= Save Liuato Tuitele =

Save Liuato Afa Tuitele is an American Samoan retired judge and politician. He was one of six candidates for Governor of American Samoa in the 2012 gubernatorial election.

==Biography==
===Personal life===
Tuitele was born in Leloaloa, American Samoa, the son of Save Afa Tuitele, who was from Leone on the main island of Tutuila, and Agatele Tigilau Tuitele, who was originally from Ta'u in the Manu'a Islands. He was raised in Leone, American Samoa, the home village of his father. Tuitele attended Midkiff Elementary School and graduated from the Marist Brothers School in Le'ala, American Samoa. He graduated from Samoana High School in 1965. He and his wife, the former Sarah M. Haleck, have four children and twelve grandchildren.

He attended college while serving in the United States Army, receiving a bachelor's degree in criminal justice administration from Chaminade University of Honolulu and a second bachelor's in business administration from McKendree University.

===Career===
Tuitele is a retired Chief Warrant Officer for the United States Army, serving for thirty years until his retirement in 2004.

Tuitele then served as an Associate Justice of the High Court of American Samoa until his retirement from the bench in 2011 to pursue a gubernatorial bid in 2012.

==2012 gubernatorial election==
Utu Abe Malae, who placed second to Governor Togiola Tulafono in the 2008 gubernatorial election, initially picked Tuitele as his running mate for Lieutenant Governor of American Samoa in the 2012 gubernatorial election. However, Malae, who was serving as the Director of the Northern Marianas Commonwealth Utility Corporation at the time, was forced to withdraw from the race in October 2011 and return to his position in the Northern Mariana Islands Malae had announced his resignation from utility to pursue the 2012 election, but his potential successor as Director was unacceptable to U.S. federal authorities.
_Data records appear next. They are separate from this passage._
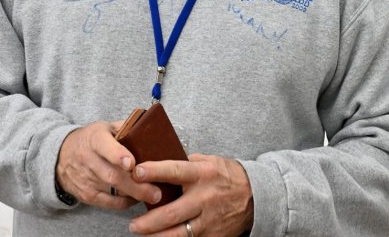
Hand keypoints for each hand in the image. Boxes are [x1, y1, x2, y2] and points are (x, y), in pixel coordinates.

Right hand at [55, 121, 162, 209]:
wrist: (62, 155)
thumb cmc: (92, 139)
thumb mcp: (105, 127)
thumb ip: (126, 127)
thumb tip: (150, 127)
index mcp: (95, 139)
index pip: (105, 147)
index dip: (118, 155)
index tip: (131, 163)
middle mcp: (88, 159)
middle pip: (113, 176)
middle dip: (135, 185)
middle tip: (155, 191)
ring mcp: (86, 179)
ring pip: (112, 191)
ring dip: (134, 195)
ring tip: (152, 195)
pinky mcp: (86, 194)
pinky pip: (108, 203)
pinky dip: (124, 202)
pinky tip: (136, 198)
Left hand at [129, 153, 253, 236]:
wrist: (254, 195)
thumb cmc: (226, 175)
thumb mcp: (209, 161)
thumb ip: (186, 163)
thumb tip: (160, 160)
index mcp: (202, 174)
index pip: (175, 171)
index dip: (155, 171)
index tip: (136, 172)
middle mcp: (204, 197)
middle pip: (172, 212)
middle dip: (149, 220)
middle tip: (133, 223)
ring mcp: (208, 220)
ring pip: (178, 233)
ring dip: (156, 236)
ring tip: (141, 233)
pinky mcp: (212, 235)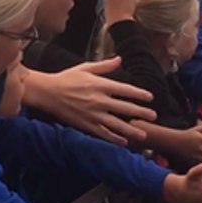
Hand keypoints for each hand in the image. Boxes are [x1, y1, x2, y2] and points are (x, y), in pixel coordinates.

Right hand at [22, 60, 154, 145]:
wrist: (48, 92)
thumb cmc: (67, 78)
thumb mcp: (86, 67)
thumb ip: (104, 66)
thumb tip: (119, 59)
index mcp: (100, 85)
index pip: (125, 90)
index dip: (139, 94)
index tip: (150, 98)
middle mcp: (99, 100)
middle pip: (125, 108)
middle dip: (141, 113)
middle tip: (154, 116)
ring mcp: (93, 114)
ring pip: (116, 124)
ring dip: (131, 130)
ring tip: (143, 134)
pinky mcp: (86, 124)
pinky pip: (103, 133)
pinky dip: (114, 138)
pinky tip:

Save Liuato Tuitele, who had been Malae's running mate before he dropped out of the race, decided to pursue his own candidacy for Governor of American Samoa. Tuitele was the third candidate to announce his intention to run for governor in 2012. He chose Tofoitaufa Sandra King-Young as his running mate for Lieutenant Governor. King Young, who served as the acting Director of the Office of Insular Affairs under President Bill Clinton, is the founder and CEO of the Pacific Islands Center for Educational Development. Tuitele ran against five other gubernatorial candidates in the election.

In September 2012, the Tuitele and King Young campaign challenged the eligibility of four other candidates for Governor and Lieutenant Governor, arguing that the four candidates did not leave their government positions before beginning their political campaigns, as required by American Samoan law. The candidates challenged were two gubernatorial candidates Lolo Letalu Moliga and Salu Hunkin-Finau, as well as Lt. Governor candidates Taufete'e Faumuina Jr. and Le'i Sonny Thompson. The motion to dismiss their candidacies was heard by the High Court of American Samoa, which turned down the petition, allowing all candidates to remain in the election.

The 2012 gubernatorial election will be held on November 6, 2012.